Um antigo regulador financeiro chinês disse que os principais líderes de Pequim estabeleceram metas “psicológicas” para os mercados de ações e para a taxa de câmbio do país que não se baseiam em fundamentos.
Os comentários num seminário de Xiao Gang, antigo chefe da Comissão Reguladora de Valores Mobiliários da China, oferecem uma rara visão do mundo muitas vezes obscuro da elaboração de políticas de elite numa altura em que o Partido Comunista, sob a liderança do Presidente Xi Jinping, tem vindo a reforçar o controlo do sistema financeiro.
Em comentários em vídeo feitos no seminário em meados de novembro na Escola de Finanças PBC da Universidade de Tsinghua e publicados no site de mídia social X na semana passada, Xiao disse que, embora os principais líderes não tenham definido oficialmente os níveis de mercado, ficaram nervosos quando certos limites foram passados.

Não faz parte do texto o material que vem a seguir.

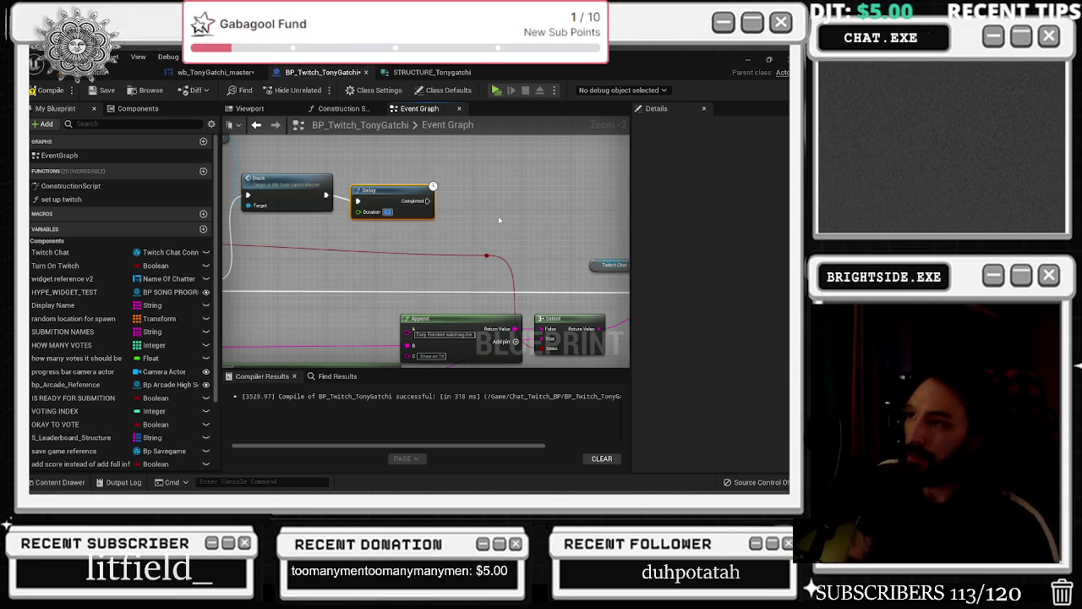
{"action": "mouse_move", "coordinate": [498, 219]}
{"action": "left_mouse_down"}
{"action": "mouse_move", "coordinate": [479, 194]}
{"action": "mouse_move", "coordinate": [352, 228]}
{"action": "mouse_move", "coordinate": [447, 249]}
{"action": "mouse_move", "coordinate": [570, 326]}
{"action": "left_mouse_up"}
{"action": "key", "text": "Escape"}
{"action": "left_click_drag", "start_coordinate": [359, 229], "coordinate": [574, 330]}
Add a Sequence with a 0.2 s Delay after Send Twitch Message, then widen the comment
{"action": "scroll", "coordinate": [574, 330], "scroll_direction": "down", "scroll_amount": 1}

Xiao, que foi destituído do cargo de chefe da CSRC em 2016 após uma grave recessão do mercado, disse que os altos funcionários mantinham “objetivos” em mente para os mercados. Estas não eram metas “pessoais”, mas dependiam “bastante daquilo que a liderança considera como padrão”.
Ele disse que os líderes da China ficariam desconfortáveis se o índice de referência do mercado de ações, o índice Shanghai Composite, caísse abaixo de 3.000 pontos.

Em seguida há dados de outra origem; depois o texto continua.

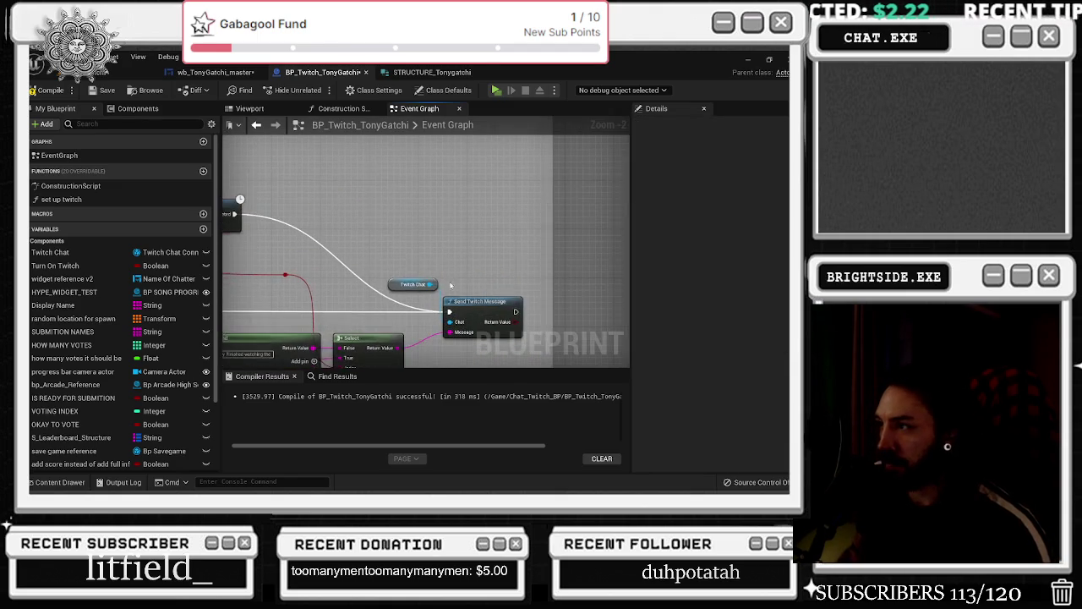
{"action": "left_click", "coordinate": [531, 297]}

“A meta de 3.000 pontos é apenas uma meta psicológica; não tem comprovação científica e não vem com nenhum [formal] ordem do governo”, disse Xiao, rindo. “Mas há um consenso [among the top leadership].”
“Este tem sido um [perception] enraizado na mente das pessoas por muitos anos. Mas quanta base científica existe para isso? Nenhum”, disse ele.
Os comentários francos de Xiao, que trabalhou no banco central da China antes de desempenhar um papel importante na reforma do sector bancário como chefe do Banco da China estatal, foram altamente invulgares, mesmo para um alto funcionário reformado. Na China, a discussão ou crítica ao funcionamento interno do processo de liderança pode levar a punições severas.
Xiao disse que os líderes da China já consideraram qualquer enfraquecimento do renminbi através de Rmb7 em relação ao dólar como uma perspectiva muito preocupante, mas quando isso finalmente ocorreu, há vários anos, “nada de significativo aconteceu” aos mercados.
“Não éramos nós que estávamos preocupados; foi a liderança sênior”, disse ele.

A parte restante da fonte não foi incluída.